### [TASK REQUIREMENTS]
Only lines containing the word "common" belong in the answer; copy each one from the records.

### [ENTRIES SUPPLIED]
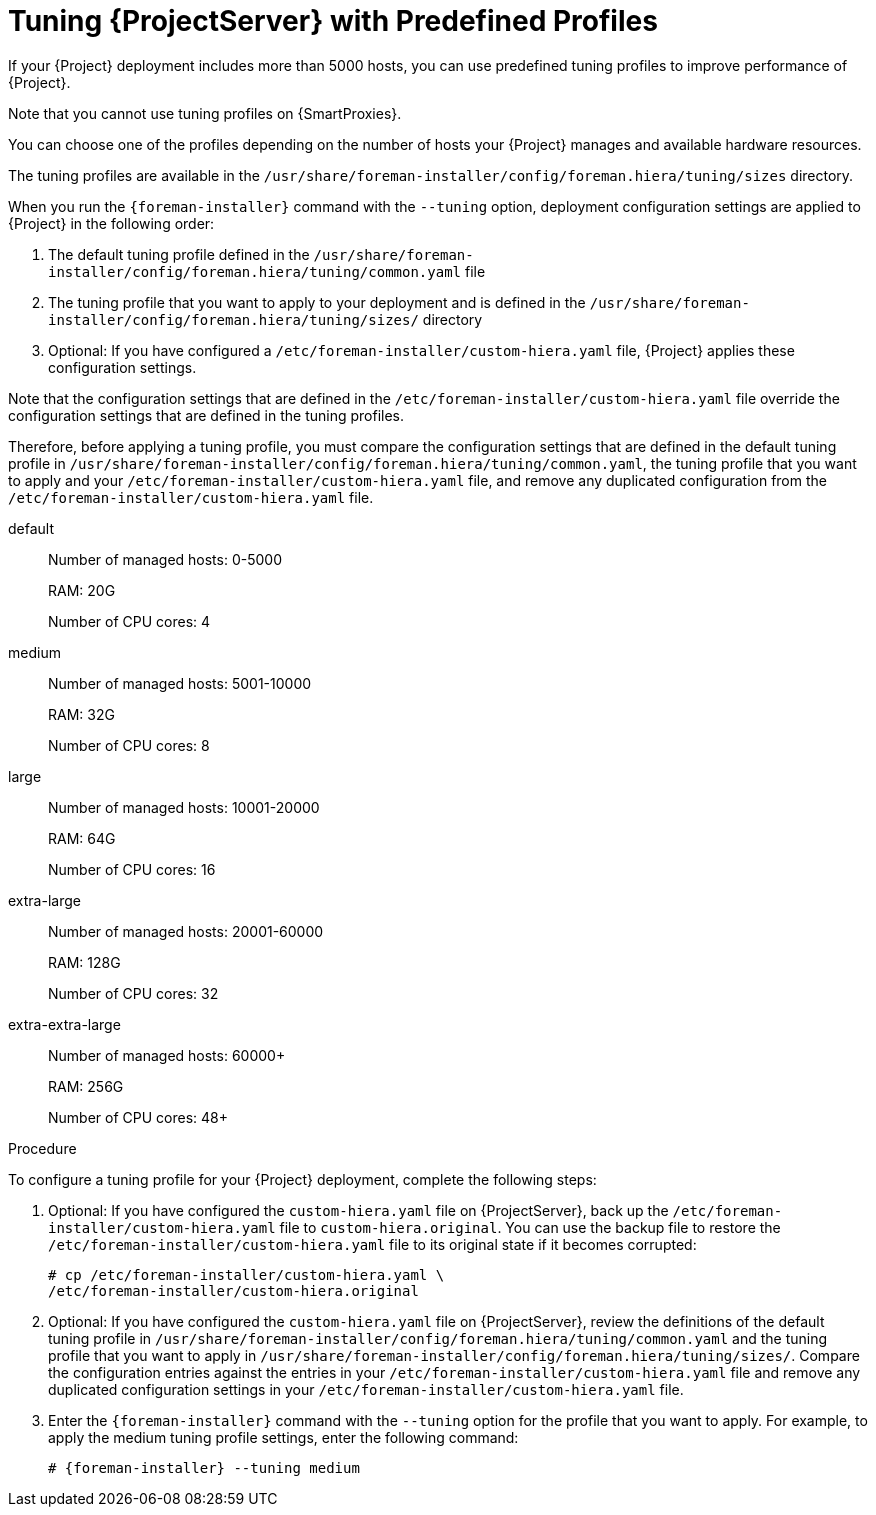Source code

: [id='tuning-with-predefined-profiles']

= Tuning {ProjectServer} with Predefined Profiles

If your {Project} deployment includes more than 5000 hosts, you can use predefined tuning profiles to improve performance of {Project}.

Note that you cannot use tuning profiles on {SmartProxies}.

You can choose one of the profiles depending on the number of hosts your {Project} manages and available hardware resources.

The tuning profiles are available in the `/usr/share/foreman-installer/config/foreman.hiera/tuning/sizes` directory.

When you run the `{foreman-installer}` command with the `--tuning` option, deployment configuration settings are applied to {Project} in the following order:

. The default tuning profile defined in the `/usr/share/foreman-installer/config/foreman.hiera/tuning/common.yaml` file

. The tuning profile that you want to apply to your deployment and is defined in the `/usr/share/foreman-installer/config/foreman.hiera/tuning/sizes/` directory

. Optional: If you have configured a `/etc/foreman-installer/custom-hiera.yaml` file, {Project} applies these configuration settings.

Note that the configuration settings that are defined in the `/etc/foreman-installer/custom-hiera.yaml` file override the configuration settings that are defined in the tuning profiles.

Therefore, before applying a tuning profile, you must compare the configuration settings that are defined in the default tuning profile in `/usr/share/foreman-installer/config/foreman.hiera/tuning/common.yaml`, the tuning profile that you want to apply and your `/etc/foreman-installer/custom-hiera.yaml` file, and remove any duplicated configuration from the `/etc/foreman-installer/custom-hiera.yaml` file.

default::
Number of managed hosts: 0-5000
+
RAM: 20G
+
Number of CPU cores: 4

medium::
Number of managed hosts: 5001-10000
+
RAM: 32G
+
Number of CPU cores: 8

large::
Number of managed hosts: 10001-20000
+
RAM: 64G
+
Number of CPU cores: 16

extra-large::
Number of managed hosts: 20001-60000
+
RAM: 128G
+
Number of CPU cores: 32

extra-extra-large::
Number of managed hosts: 60000+
+
RAM: 256G
+
Number of CPU cores: 48+

.Procedure

To configure a tuning profile for your {Project} deployment, complete the following steps:

. Optional: If you have configured the `custom-hiera.yaml` file on {ProjectServer}, back up the `/etc/foreman-installer/custom-hiera.yaml` file to `custom-hiera.original`.
You can use the backup file to restore the `/etc/foreman-installer/custom-hiera.yaml` file to its original state if it becomes corrupted:
+
----
# cp /etc/foreman-installer/custom-hiera.yaml \
/etc/foreman-installer/custom-hiera.original
----

. Optional: If you have configured the `custom-hiera.yaml` file on {ProjectServer}, review the definitions of the default tuning profile in `/usr/share/foreman-installer/config/foreman.hiera/tuning/common.yaml` and the tuning profile that you want to apply in `/usr/share/foreman-installer/config/foreman.hiera/tuning/sizes/`.
Compare the configuration entries against the entries in your `/etc/foreman-installer/custom-hiera.yaml` file and remove any duplicated configuration settings in your `/etc/foreman-installer/custom-hiera.yaml` file.

. Enter the `{foreman-installer}` command with the `--tuning` option for the profile that you want to apply.
For example, to apply the medium tuning profile settings, enter the following command:
+
[options="nowrap" subs="attributes"]
----
# {foreman-installer} --tuning medium
----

### [SOLUTION FOR THIS PROBLEM]
. The default tuning profile defined in the `/usr/share/foreman-installer/config/foreman.hiera/tuning/common.yaml` file
Therefore, before applying a tuning profile, you must compare the configuration settings that are defined in the default tuning profile in `/usr/share/foreman-installer/config/foreman.hiera/tuning/common.yaml`, the tuning profile that you want to apply and your `/etc/foreman-installer/custom-hiera.yaml` file, and remove any duplicated configuration from the `/etc/foreman-installer/custom-hiera.yaml` file.
. Optional: If you have configured the `custom-hiera.yaml` file on {ProjectServer}, review the definitions of the default tuning profile in `/usr/share/foreman-installer/config/foreman.hiera/tuning/common.yaml` and the tuning profile that you want to apply in `/usr/share/foreman-installer/config/foreman.hiera/tuning/sizes/`.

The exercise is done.